Experts agree that no single solution will be enough. What's needed is a coordinated, multi-pronged response — and some pieces are already moving into place.

  • Expand fellowship training. The number of accredited adult rheumatology fellowship programs grew to 129 by the 2023–2024 academic year, and fellowship applicants increased 49% between 2015 and 2019. But 10 states still have no fellowship program, and funding for graduate medical education — primarily driven by Medicare and Medicaid — remains a bottleneck.
  • Grow the advanced practice workforce. Nurse practitioners and physician assistants in rheumatology increased by 141% between 2009 and 2020. Expanding and better integrating these providers into rheumatology practices is widely seen as one of the most scalable near-term solutions.
  • Scale up telemedicine. The COVID-19 pandemic forced a rapid expansion of telehealth in rheumatology, and for many patients — particularly in rural areas — remote consultations can be life-changing. Sustaining and expanding those models could extend the reach of existing specialists significantly.
  • Reduce burnout and improve retention. Keeping experienced rheumatologists in practice longer matters as much as training new ones. That means addressing administrative burdens, prior authorization demands, and the working conditions that are driving doctors out of medicine altogether.
  • Educate primary care. Training primary care physicians to co-manage common rheumatic conditions could reduce the volume of referrals that must be absorbed by an already-strained specialist workforce.

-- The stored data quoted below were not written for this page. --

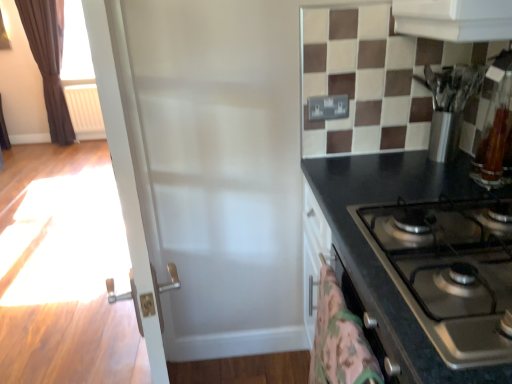
Question: From a real-world perspective, does brown velvet curtain at left stand above stainless steel knife block at upper right?

Choices:
 (A) yes
 (B) no

Answer: (B)

Question: Is there a large distance between brown velvet curtain at left and stainless steel knife block at upper right?

Choices:
 (A) no
 (B) yes

Answer: (B)

Question: Does brown velvet curtain at left have a greater width compared to stainless steel knife block at upper right?

Choices:
 (A) yes
 (B) no

Answer: (B)

Question: Is brown velvet curtain at left completely or partially outside of stainless steel knife block at upper right?

Choices:
 (A) yes
 (B) no

Answer: (A)

Question: Is brown velvet curtain at left bigger than stainless steel knife block at upper right?

Choices:
 (A) no
 (B) yes

Answer: (B)

Question: From a real-world perspective, is brown velvet curtain at left located beneath stainless steel knife block at upper right?

Choices:
 (A) yes
 (B) no

Answer: (A)

Question: Is white plastic radiator at left looking in the opposite direction of stainless steel knife block at upper right?

Choices:
 (A) no
 (B) yes

Answer: (A)

Question: Is white plastic radiator at left not inside stainless steel knife block at upper right?

Choices:
 (A) yes
 (B) no

Answer: (A)

Question: Is white plastic radiator at left further to the viewer compared to stainless steel knife block at upper right?

Choices:
 (A) no
 (B) yes

Answer: (B)

Question: Can stainless steel knife block at upper right be found inside white plastic radiator at left?

Choices:
 (A) no
 (B) yes

Answer: (A)

Question: Would you say white plastic radiator at left is a long distance from stainless steel knife block at upper right?

Choices:
 (A) yes
 (B) no

Answer: (A)

Question: Is white plastic radiator at left oriented towards stainless steel knife block at upper right?

Choices:
 (A) no
 (B) yes

Answer: (A)

Question: From a real-world perspective, is fluffy pink blanket at lower right located higher than brown velvet curtain at left?

Choices:
 (A) yes
 (B) no

Answer: (B)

The ACR has been actively lobbying Congress on all of these fronts. But experts caution that policy changes take time — and the patients showing up at clinic doors with swollen joints and exhausted immune systems cannot wait indefinitely.

For Holloway, the four-and-a-half-month wait eventually ended, the diagnosis was confirmed, and treatment began. Her disease is now managed. But she thinks about others who might not be as persistent, or as fortunate.

"What happens to the person who just gives up waiting?" she asked. "What happens to them?"

Data sourced from the American College of Rheumatology Workforce Studies (2015, 2024), Arthritis & Rheumatology, and the Association of American Medical Colleges.